出力       :300馬力(240馬力)

乗員       :5名


 まず重量が5トン近く増えたのは、装甲が厚くなったからだ。

 ちなみに1式戦車と同様、車体は溶接で造られている。


 そしてそんな巨体を走らせるエンジンや駆動系も、相応に強化されていた。

 なにしろ8年前から建機の開発を奨励し、技術力を高めてきたのだ。

 史実では評判の悪かったエンジンや駆動系も、相応に性能と信頼性が高まっていた。


 その機関は史実にならい、空冷V12ディーゼルを採用している。

 空冷ディーゼルは燃費が良く、整備性が高いうえに、攻撃を受けても火災になりにくい。

 極寒のロシア方面を主戦場に想定する日本にとっては、冷却水の調達や凍結トラブルを避けられるのも良い。


 その反面、でかいわりに出力が低く、黒煙・騒音・振動が大きかったり、潤滑油の消費が激しいなどのデメリットはある。

 しかし俺たちの未来知識と、高い工業力に底上げされたエンジンは、史実をはるかにしのいでいた。

 おかげで試作とはいえ、1式中戦車に相当するものが実現したのだ。


 さらに懸架装置には、有名なクリスティー式サスペンションの改良版を採用している。

 クリスティー式は不整地でも高速が出しやすく、複雑な地形にも対応できるサスペンションだ。

 そのスプリングを斜めにしたものが改クリスティー式で、車高低減と特許回避を狙って採用した。


 そんな試製戦車を見せてくれる将校が、原乙未生はらとみお少佐である。

 日本の戦車開発者として、有名な御仁だ。


「それにしても、中島さんの助言どおりに装甲を厚くしたけど、本当にここまでやる必要があるんですかね?」

「そこは信じてもらうしかないですね。でもちょっと想像してみてください。エンジンや足回りの性能が上がれば、より大きな砲が積めるんです。そしてそれに対抗するには、装甲を厚くしないといけない。ほら、必要でしょ」

「う~ん、でも欧州の方では、軽戦車を揃える傾向にあるみたいですけど?」

「今まではそうだったけど、イギリスやソ連では重戦車に回帰するらしいですよ」

「え、どこの情報ですか? それ」

「知り合いの商社からです。あまり詳しくは言えませんが、今後は確実に重武装・重装甲化が進みます。日本もその流れに乗り遅れないよう、少なくとも開発だけはしとかないと」

「う~む、なるほど」


 中島と原さんがそんな話をしている。

 戦車については中島の知識が頭抜けているので、基本は彼におまかせだ。

 普段はナイーブな彼も、戦車と電気のことになるとひどく饒舌じょうぜつになる。


 そして彼は史実の知識に従い、今後の戦車の方向性を予測してみせた。

 実際、川島経由で入ってくる海外情報から、似たような流れになりつつあるのは確認できている。

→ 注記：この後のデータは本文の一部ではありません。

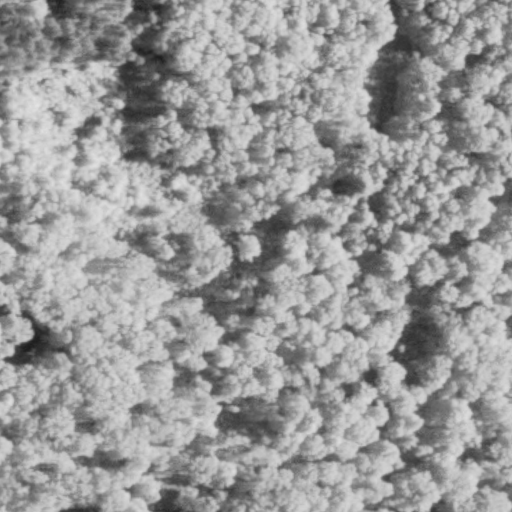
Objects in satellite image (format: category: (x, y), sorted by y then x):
road: (256, 500)
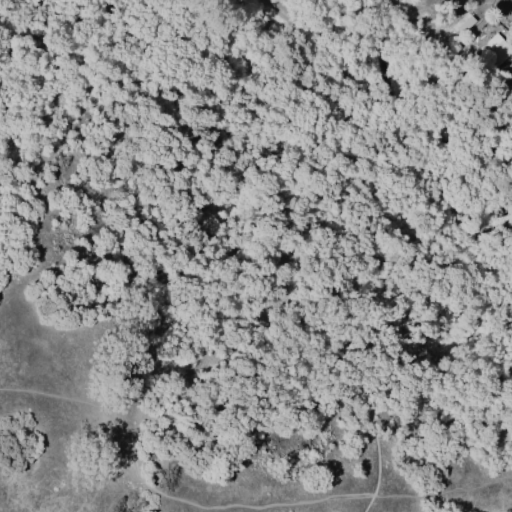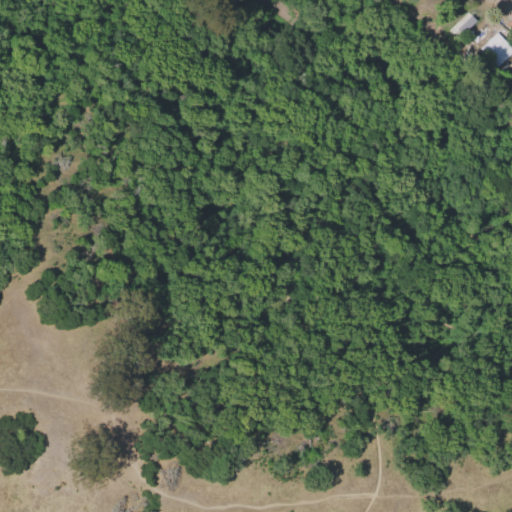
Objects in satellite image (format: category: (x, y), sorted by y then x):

 まず1920年代には、”戦車は歩兵の支援に使うもの”だとか、”高速走行が可能な軽戦車は装甲が薄くても構わない”、なんて思想が流行はやっていたそうだ。


 後の第2次大戦で繰り広げられる、機甲師団による殴り合いなど、まだ想像もつかなかったのだろう。

 おかげで当時は、軽装甲・軽武装の戦車が、いろいろと作られていた。

 しかしそれも30年代になると変化し、次第に重武装・重装甲の戦車が生まれてくる。


 そろそろイギリスやソ連では、中型の戦車が作られつつあるはずだ。

 原さんはその情報に驚きつつも、決して馬鹿にはしていなかった。


「それであれば、もっと余裕のある設計にしておくべきですかね?」

「そうですね。いざというときに装甲を厚くして、さらに大きな砲を積む余地は、残しておくべきでしょう。さらなる強敵に備えて、40トン級の戦車も開発するべきですね」

「40トン?! 中島さんはどこの国と戦うつもりですか?」


 原さんがひどく驚いているが、中島は平然と答える。


「最大の主敵はソ連です。そして場合によっては、ドイツと戦うことになるかもしれません」

「ドイツですって? なんでまたあの国と?」

「欧州ではすでに、きな臭い動きがあるんですよ」

「そうなんですか……」


 事実、この年のドイツでは大統領選挙が行われ、ヒトラーが2位につけるという事態が発生していた。

 大統領の椅子こそ逃したものの、ナチ党は国会で第1党に成り上がるはずだ。

 その先はヒトラーの首相就任であり、独裁政権の誕生である。


 多少は歴史を変えてきた俺たちだが、欧州の大勢は史実通りだ。

 それはあまりに遠い距離のせいか、それとも歴史の修正力が働いているからなのか。

 しかし第二次大戦は避けられなくとも、日本の未来は変えられる。

 そのためにできることは、なんでもやるつもりだった。